▸ YOUR ASSIGNMENT: Copy the items from the start through the line containing "What is the label", replacing "maximum value" with "peak value" and leaving everything else unchanged.

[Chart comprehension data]
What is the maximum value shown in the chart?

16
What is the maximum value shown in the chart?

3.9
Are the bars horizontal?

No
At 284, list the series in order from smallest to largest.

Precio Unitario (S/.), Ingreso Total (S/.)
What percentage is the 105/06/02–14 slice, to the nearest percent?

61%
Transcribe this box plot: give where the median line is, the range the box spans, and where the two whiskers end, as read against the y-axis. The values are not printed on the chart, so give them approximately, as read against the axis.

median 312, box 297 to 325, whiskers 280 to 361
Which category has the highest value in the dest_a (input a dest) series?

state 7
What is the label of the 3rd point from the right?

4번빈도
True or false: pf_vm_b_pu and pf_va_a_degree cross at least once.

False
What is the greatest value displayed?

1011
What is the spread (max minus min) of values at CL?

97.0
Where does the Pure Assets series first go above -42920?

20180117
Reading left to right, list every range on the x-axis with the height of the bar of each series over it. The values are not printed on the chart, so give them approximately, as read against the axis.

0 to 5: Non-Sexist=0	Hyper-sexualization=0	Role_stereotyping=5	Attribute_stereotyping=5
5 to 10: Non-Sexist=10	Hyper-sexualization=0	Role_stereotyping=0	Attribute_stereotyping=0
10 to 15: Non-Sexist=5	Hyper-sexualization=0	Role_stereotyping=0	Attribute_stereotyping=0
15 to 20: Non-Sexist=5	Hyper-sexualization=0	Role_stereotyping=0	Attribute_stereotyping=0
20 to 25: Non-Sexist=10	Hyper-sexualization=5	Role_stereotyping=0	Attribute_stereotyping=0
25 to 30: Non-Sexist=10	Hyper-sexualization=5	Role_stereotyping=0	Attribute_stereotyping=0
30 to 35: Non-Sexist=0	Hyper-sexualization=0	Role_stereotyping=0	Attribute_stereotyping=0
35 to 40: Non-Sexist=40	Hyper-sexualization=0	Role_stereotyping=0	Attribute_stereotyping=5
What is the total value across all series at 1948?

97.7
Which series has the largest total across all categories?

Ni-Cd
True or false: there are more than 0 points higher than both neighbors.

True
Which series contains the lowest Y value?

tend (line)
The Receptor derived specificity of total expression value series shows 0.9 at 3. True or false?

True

▸ OUTPUT FOR THIS EXERCISE:
What is the peak value shown in the chart?

16
What is the peak value shown in the chart?

3.9
Are the bars horizontal?

No
At 284, list the series in order from smallest to largest.

Precio Unitario (S/.), Ingreso Total (S/.)
What percentage is the 105/06/02–14 slice, to the nearest percent?

61%
Transcribe this box plot: give where the median line is, the range the box spans, and where the two whiskers end, as read against the y-axis. The values are not printed on the chart, so give them approximately, as read against the axis.

median 312, box 297 to 325, whiskers 280 to 361
Which category has the highest value in the dest_a (input a dest) series?

state 7
What is the label of the 3rd point from the right?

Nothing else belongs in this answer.